Mechanical systems are the most seriously affected and in modern computer systems that usually means disk drives. The X4100/X4200 designs use new 2.5" serial attached SCSI (SAS) disks, which draw about 40% less power than the equivalent 3.5" disk drives. The performance gurus will also note that the average seek times also drop by about 15% for the smaller drives. For power estimation purposes, plan on about 8W for a reasonably busy 2.5" SAS disk. The reduced form factor and power consumption means that we can offer 4 disks in the space and power budget formerly needed for two 3.5" disks. Ok, so most thin servers don't need more than 2 disks, and I fully expect that people will deploy many more X4100/X4200 servers with zero, one, or two disks than four disks.

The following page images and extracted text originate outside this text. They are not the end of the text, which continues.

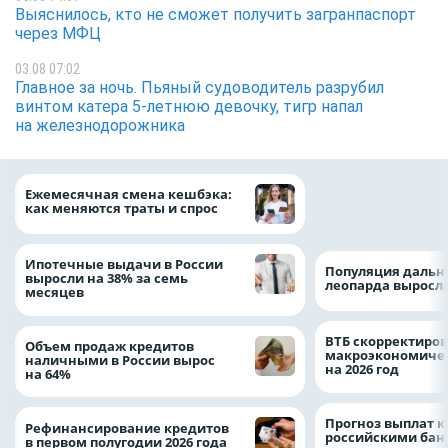
Выяснилось, кто не сможет получить загранпаспорт
через МФЦ
03.08 07:02
Главное за ночь. Пьяный судоводитель разрубил
винтом катера 5-летнюю девочку, тигр напал
на железнодорожника
ВТБ предоставит 
Ежемесячная смена кешбэка:
рублей на строит
как меняются траты и спрос
складских компл
Ипотечные выдачи в России
Популяция дальн
выросли на 38% за семь
леопарда выросла
месяцев
ВТБ скорректиро
Объем продаж кредитов
макроэкономичес
наличными в России вырос
на 2026 год
на 64%
Прогноз выплат 
Рефинансирование кредитов
российскими ба
в первом полугодии 2026 года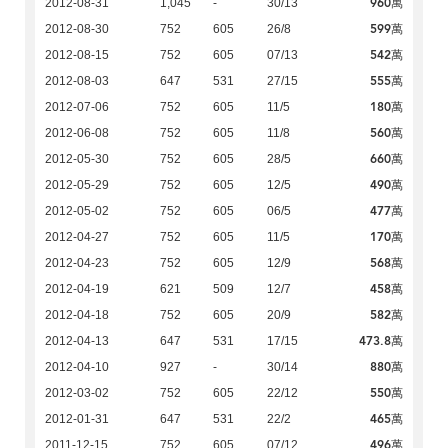
960萬
2012-08-31
1,045
-
30/13
599萬
2012-08-30
752
605
26/8
542萬
2012-08-15
752
605
07/13
555萬
2012-08-03
647
531
27/15
180萬
2012-07-06
752
605
11/5
560萬
2012-06-08
752
605
11/8
660萬
2012-05-30
752
605
28/5
490萬
2012-05-29
752
605
12/5
477萬
2012-05-02
752
605
06/5
170萬
2012-04-27
752
605
11/5
568萬
2012-04-23
752
605
12/9
458萬
2012-04-19
621
509
12/7
582萬
2012-04-18
752
605
20/9
473.8萬
2012-04-13
647
531
17/15
880萬
2012-04-10
927
-
30/14
550萬
2012-03-02
752
605
22/12
465萬
2012-01-31
647
531
22/2
496萬
2011-12-15
752
605
07/12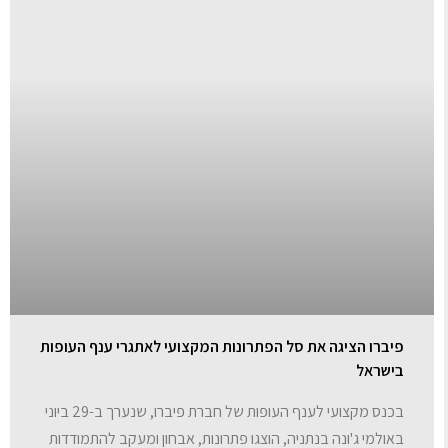
פיברו הציגה את סל הפתרונות המקצועי לאתגרי ענף העופות
בישראל
בכנס מקצועי לענף העופות של חברת פיברו, שנערך ב-29 ביוני
באולמי ג'ונה בנתניה, הוצגו פתרונות, אבחון ומעקב להתמודדות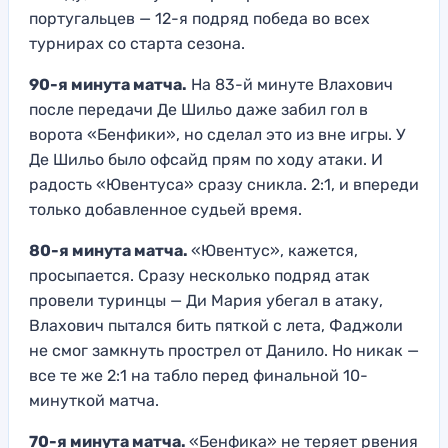
португальцев — 12-я подряд победа во всех
турнирах со старта сезона.
90-я минута матча.
На 83-й минуте Влахович
после передачи Де Шильо даже забил гол в
ворота «Бенфики», но сделал это из вне игры. У
Де Шильо было офсайд прям по ходу атаки. И
радость «Ювентуса» сразу сникла. 2:1, и впереди
только добавленное судьей время.
80-я минута матча.
«Ювентус», кажется,
просыпается. Сразу несколько подряд атак
провели туринцы — Ди Мария убегал в атаку,
Влахович пытался бить пяткой с лета, Фаджоли
не смог замкнуть прострел от Данило. Но никак —
все те же 2:1 на табло перед финальной 10-
минуткой матча.
70-я минута матча.
«Бенфика» не теряет рвения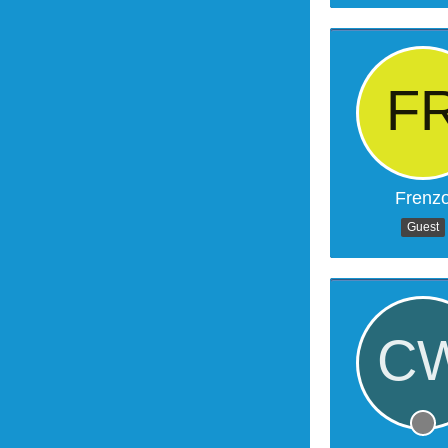
Frenz
Guest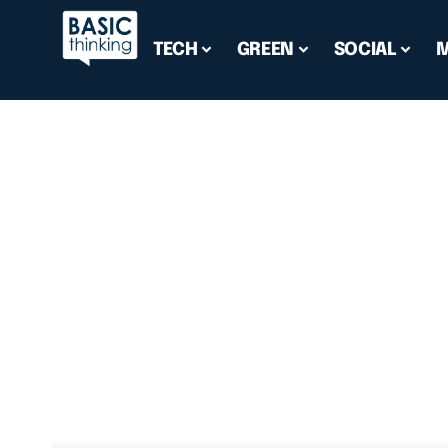
TECH
GREEN
SOCIAL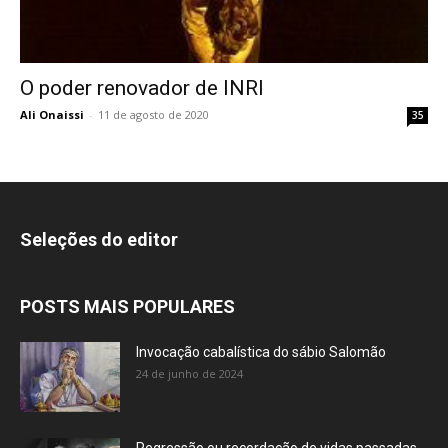
O poder renovador de INRI
Ali Onaissi
-
11 de agosto de 2020
35
Seleções do editor
POSTS MAIS POPULARES
Invocação cabalística do sábio Salomão
24 de junho de 2024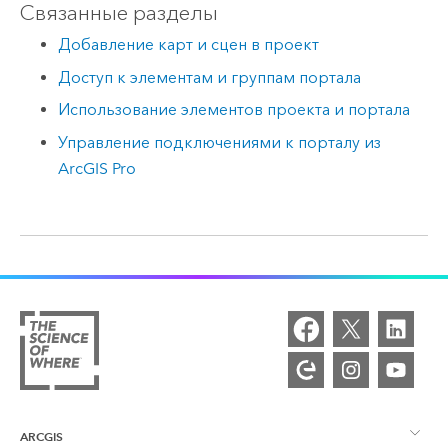
Связанные разделы
Добавление карт и сцен в проект
Доступ к элементам и группам портала
Использование элементов проекта и портала
Управление подключениями к порталу из
ArcGIS Pro
ARCGIS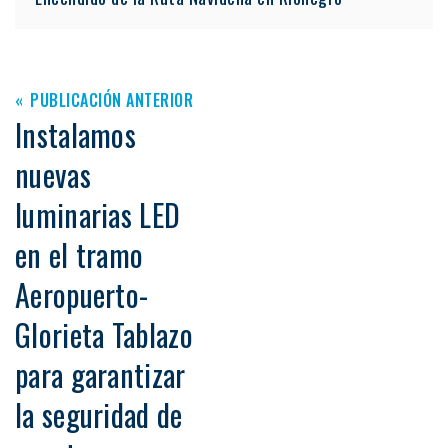
PUBLICACIÓN ANTERIOR
Instalamos
nuevas
luminarias LED
en el tramo
Aeropuerto-
Glorieta Tablazo
para garantizar
la seguridad de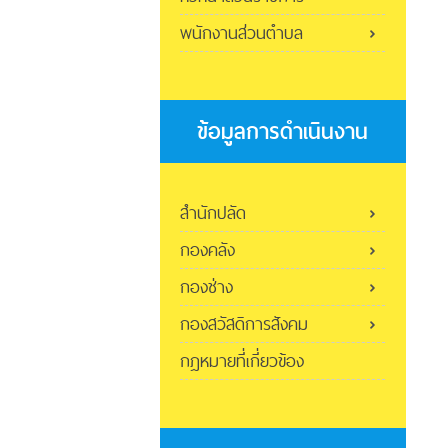
พนักงานส่วนตำบล
ข้อมูลการดำเนินงาน
สำนักปลัด
กองคลัง
กองช่าง
กองสวัสดิการสังคม
กฎหมายที่เกี่ยวข้อง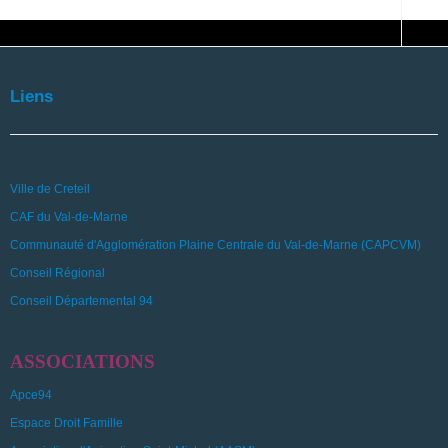
Liens
Ville de Creteil
CAF du Val-de-Marne
Communauté d'Agglomération Plaine Centrale du Val-de-Marne (CAPCVM)
Conseil Régional
Conseil Départemental 94
ASSOCIATIONS
Apce94
Espace Droit Famille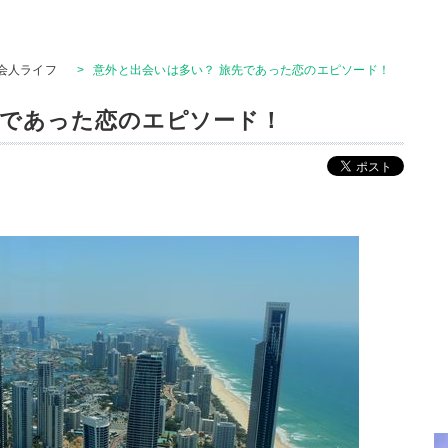
会人ライフ
>
意外と出会いは多い？ 旅先であった恋のエピソード！
先であった恋のエピソード！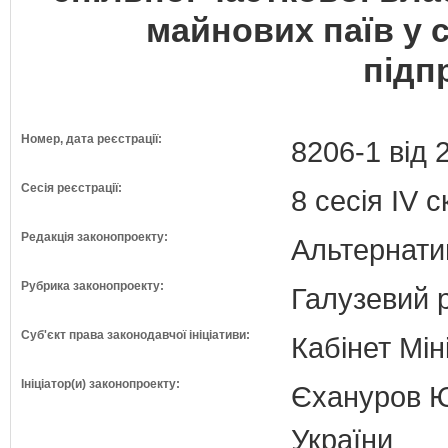
майнових паїв у 
підп
Номер, дата реєстрації:
8206-1 від 
Сесія реєстрації:
8 сесія IV 
Редакція законопроекту:
Альтернати
Рубрика законопроекту:
Галузевий 
Суб'єкт права законодавчої ініціативи:
Кабінет Мін
Ініціатор(и) законопроекту:
Єхануров Юр
України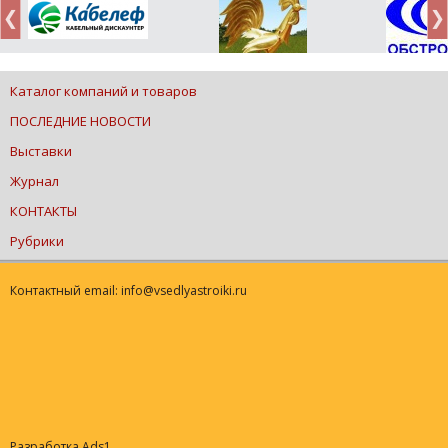
Каталог компаний и товаров
ПОСЛЕДНИЕ НОВОСТИ
Выставки
Журнал
КОНТАКТЫ
Рубрики
Контактный email: info@vsedlyastroiki.ru
Разработка Ads1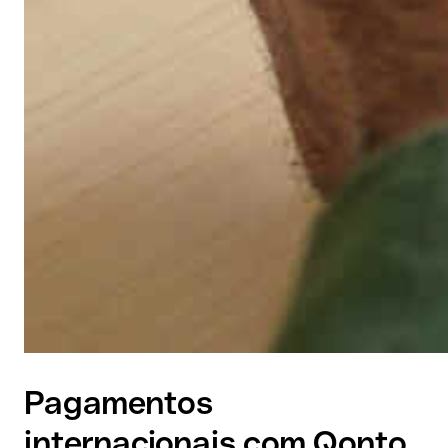
Pagamentos
internacionais com Qonto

But the reduced form factor also allows us to improve overall system RAS because we regain a bunch of space from the front bezel area. In older thin servers such as the wildly popular Netra t1 series, the disks basically consume all of the front bezel area. Consider what this means to the airflow in the system. You will have some heat generators sitting in front of the other electronics. Airflow is front-to-back, so the air that passes over your motherboard is already hotter than the ambient air. By using the 2.5" disk drives, we were able to move the disks out of the way and fully isolate the airflow for the disks from the motherboard. I'll use the X4100 to demonstrate. The configuration is such that the disks and DVD are located on the right side of the front of the server. Behind the drives are the hot swappable power supplies. There is a wall between the drives/power supplies and the motherboard to keep the air separate. The air flowing over the motherboard comes directly from the exterior and flows out the back. The orientation of the CPUs and memory is such that they all get clean (cool) airflow directly. Pushing air over the motherboard are two rows of hot-pluggable, redundant fans. The bezel in front of the fans is not blocked by bulky disk drives, further ensure good, cool, airflow into the server.

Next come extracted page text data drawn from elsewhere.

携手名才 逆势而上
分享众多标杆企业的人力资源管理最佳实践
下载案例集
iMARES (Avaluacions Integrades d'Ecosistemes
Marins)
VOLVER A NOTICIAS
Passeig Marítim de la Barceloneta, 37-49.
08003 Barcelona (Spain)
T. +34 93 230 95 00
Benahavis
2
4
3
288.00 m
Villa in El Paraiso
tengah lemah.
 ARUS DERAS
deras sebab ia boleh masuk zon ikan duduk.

By contrast, the Sun Fire V60x and Sun Fire V65x chassis designs were done by "another company" and Sun took that design and re-badged it. The problem is that the other company wasn't used to designing data center class systems. The V60x has a series of holes in the side of the chassis. When you put a bunch of them into a rack, hot air circulates through the rack and back into the chassis. The result is that the systems run very hot. In the front, the disk drives further block the airflow, such that the motherboard sees inconsistent, pre-warmed air flow. These systems also use Xeon processors, which tend to run hot. The net result is that the environmental requirements are de-rated to adjust for the additional cooling requirements of the system. The elegant and clean design of the X4100 and X4200 is vastly superior to the older design in this respect.
Any discussion about power would not be complete without a discussion of power conversion. The Sun Fire X4100 and Sun Fire X4200 servers have RAS improvements there as well. The AC/DC power supplies are a new design which are remarkably simple. Only two DC voltage levels are provided: 3.3 and 12 VDC. The 3.3V level is used for control logic and the iLOM controller. Most of the power is internally distributed as 12V. This 12V is converted to the various logic levels at other places in the system using reliable DC-DC converters. This design decision allowed Sun to simplify the power supply, and any such simplifications improve reliability.
Power supplies operate in a hostile environment. We added a metal-oxide varistor (MOV, aka surge suppressor) into the power supply to help protect the system from unwanted power surges. This protection, the simplicity, low power consumption, and low parts count will result in a highly reliable power supply subsystem. This is systems engineering at its finest.
By contrast, the ATX-style power supplies used in systems, such as the new Sun Fire X2100 server, provide +3.3, +5, -5, +12, and -12 V. This is an old-school design and is significantly more complex than the new, simpler design. Simple designs tend to use fewer parts and thus have higher reliability. While browsing the power supplies at a local computer store last week, I noticed that most ATX power supplies were rated at around 80,000 hours MTBF. The power supplies in the X4100 and X4200 are projected to have more than twice as many hours MTBF.
The new Sun Fire X4100 and Sun Fire X4200 servers are definitely not just another repackaging of some old-school ATX design. The entire design was approached from a data center perspective with the intent of providing a highly reliable, high performance, small form factor server. The good RAS design should translate directly into long life, fewer service calls, and happy customers. Do you want to be happy?